Début des essais sur les humains d’un vaccin contre le VIH utilisant l’ARN messager

Début des essais sur les humains d’un vaccin contre le VIH utilisant l’ARN messager

Cet essai dit de phase 1 sera réalisé aux Etats-Unis sur 56 adultes en bonne santé et séronégatifs.

Malgré quatre décennies de recherche, les scientifiques n’ont toujours pas réussi à mettre au point un vaccin contre cette maladie qui tue chaque année des centaines de milliers de personnes.

Mais les récents succès de la technologie de l’ARN messager, ayant permis le développement en un temps record de vaccins contre le Covid-19, dont celui de Moderna, a suscité des espoirs.

Le but du vaccin testé est de stimuler la production d’un certain type d’anticorps (bnAb), capables d’agir contre les très nombreux variants en circulation du VIH, le virus provoquant la maladie du sida.

Le vaccin cherche à éduquer les lymphocytes B, qui font partie de notre système immunitaire, à produire ces anticorps.

Pour cela, l’essai va tester l’injection d’un premier immunogène, c’est-à-dire d’une substance capable de provoquer une réponse immunitaire, et d’un immunogène de rappel injecté par la suite.

Ils seront délivrés via la technologie de l’ARN messager.

« La production de bnAbs est largement considérée comme un but de la vaccination contre le VIH, et il s’agit d’un premier pas dans ce processus », a souligné le communiqué.

« D’autres immunogènes seront nécessaires pour guider le système immunitaire sur (la bonne) voie, mais cette combinaison d’une stimulation et d’un rappel pourrait être le premier élément clé d’un schéma vaccinal possible contre le VIH », a estimé David Diemert, responsable scientifique de l’essai sur l’un des quatre sites où ce dernier est réalisé, l’université George Washington.

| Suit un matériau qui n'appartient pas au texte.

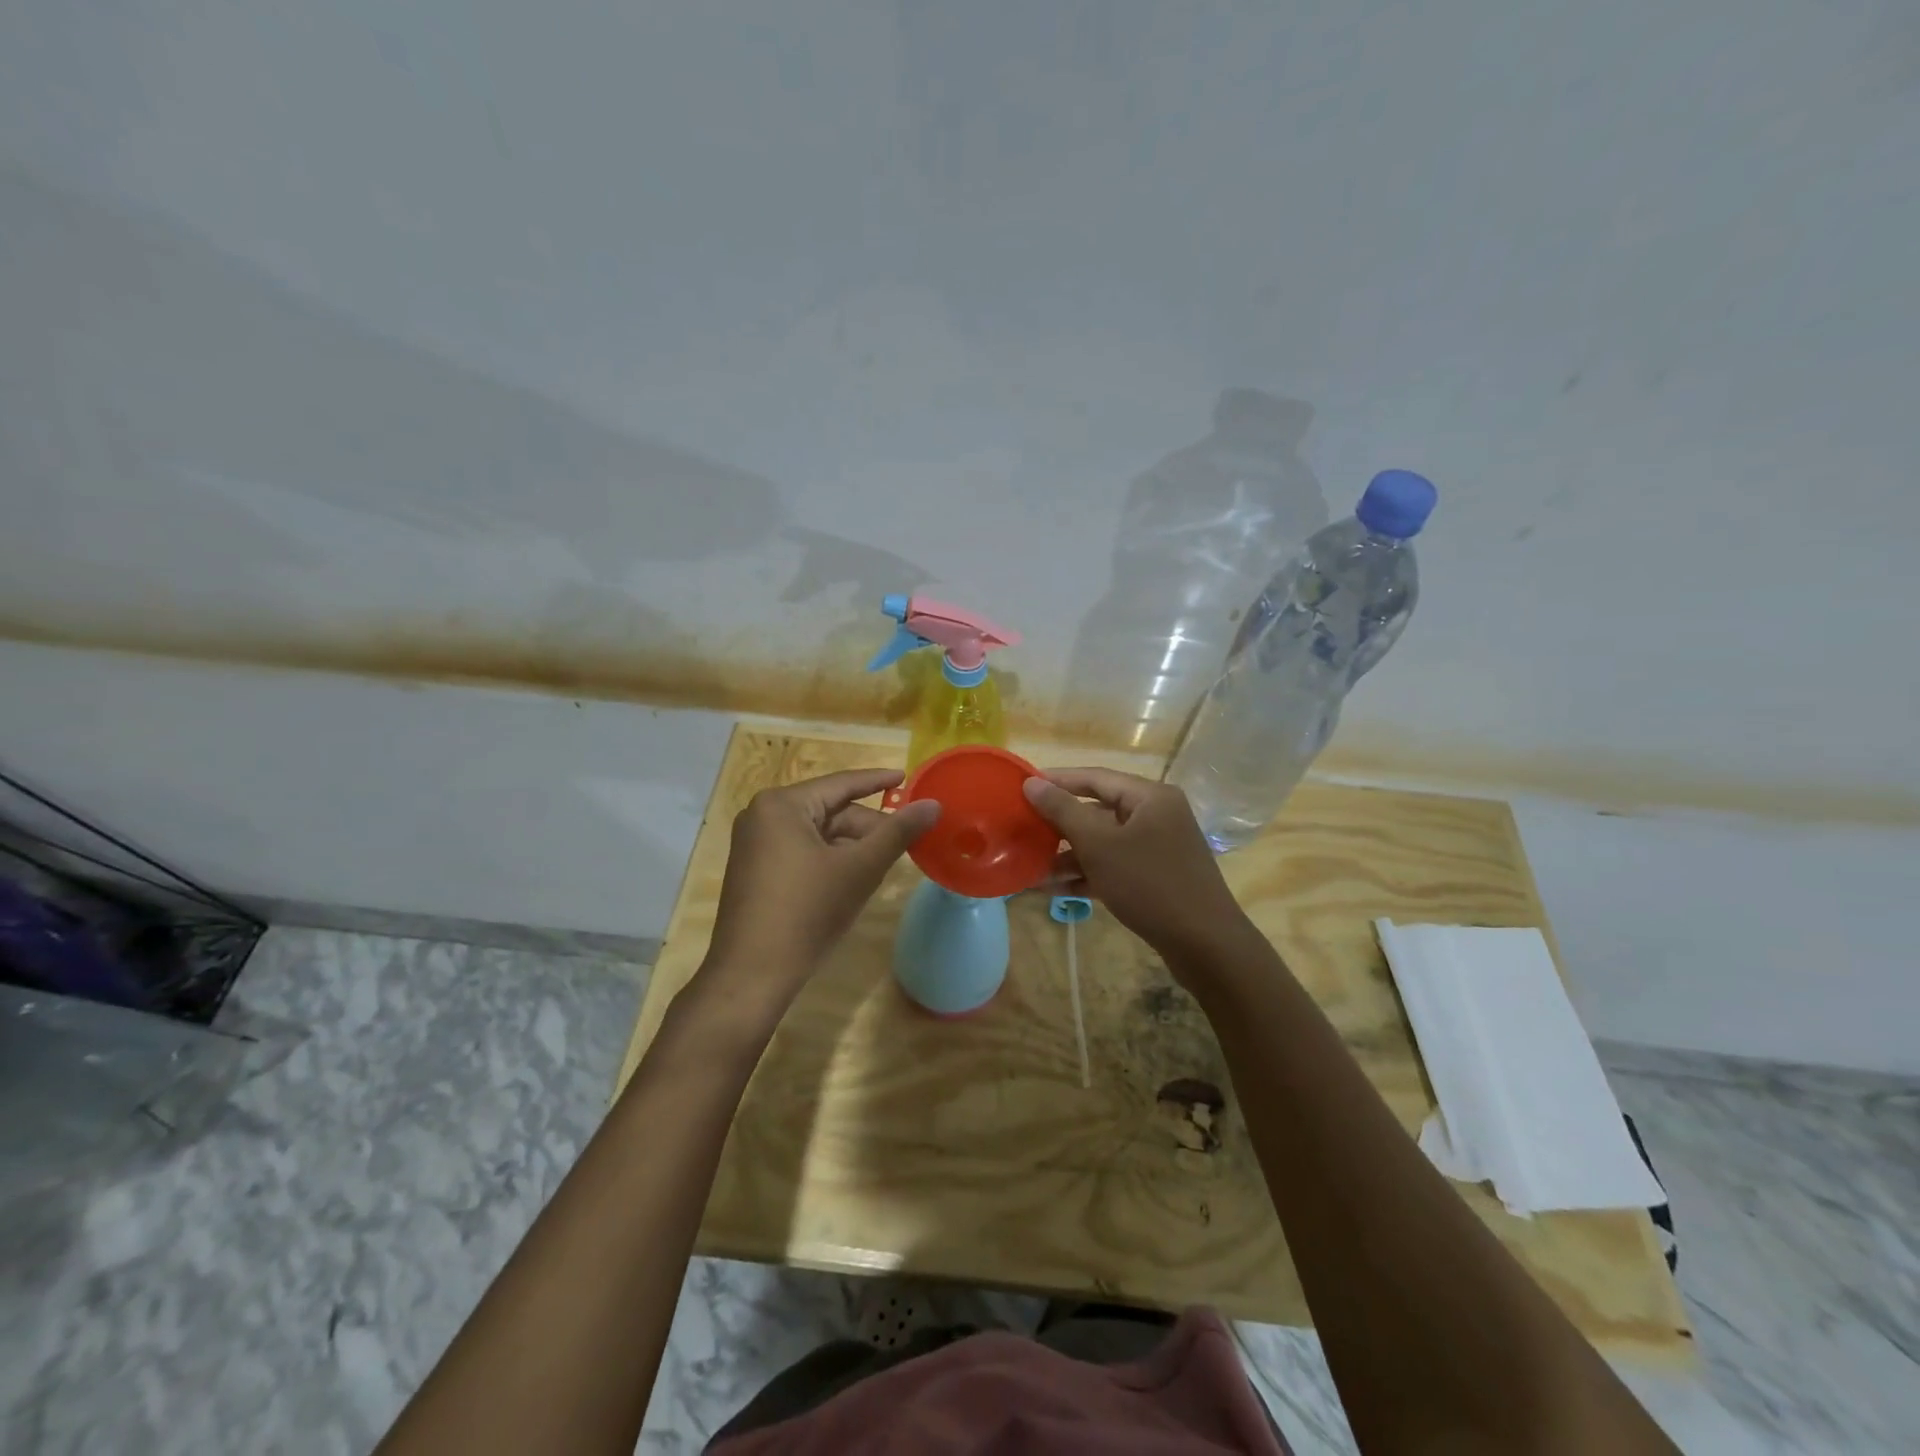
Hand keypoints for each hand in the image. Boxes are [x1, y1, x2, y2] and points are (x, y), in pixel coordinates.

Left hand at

Les immunogènes utilisés ont été développés par l’organisation de recherche scientifique International AIDS Vaccine Initiative (IAVI) et le Scripps Research Institute, avec le soutien de la fondation Bill &amp ; Melinda Gates, de l’Institut national des maladies infectieuses (NIAD) américain, et de Moderna.

L’année dernière, un premier essai, n’ayant pas utilisé l’ARN messager mais ayant testé le premier immunogène, avait montré que la réponse immunitaire désirée était provoquée chez plusieurs dizaines de participants.

La prochaine étape était ensuite de collaborer avec Moderna.

« Compte tenu de la rapidité avec laquelle les vaccins à ARN messager peuvent être produits, cette plateforme offre une approche plus souple et réactive pour les tests et la conception d’un vaccin », souligne le communiqué.

« La recherche pour un vaccin contre le VIH est longue et difficile, et avoir de nouveaux outils en termes d’immunogènes et de plateforme pourrait se révéler clé pour faire des progrès rapides », a estimé Mark Feinberg, patron de IAVI.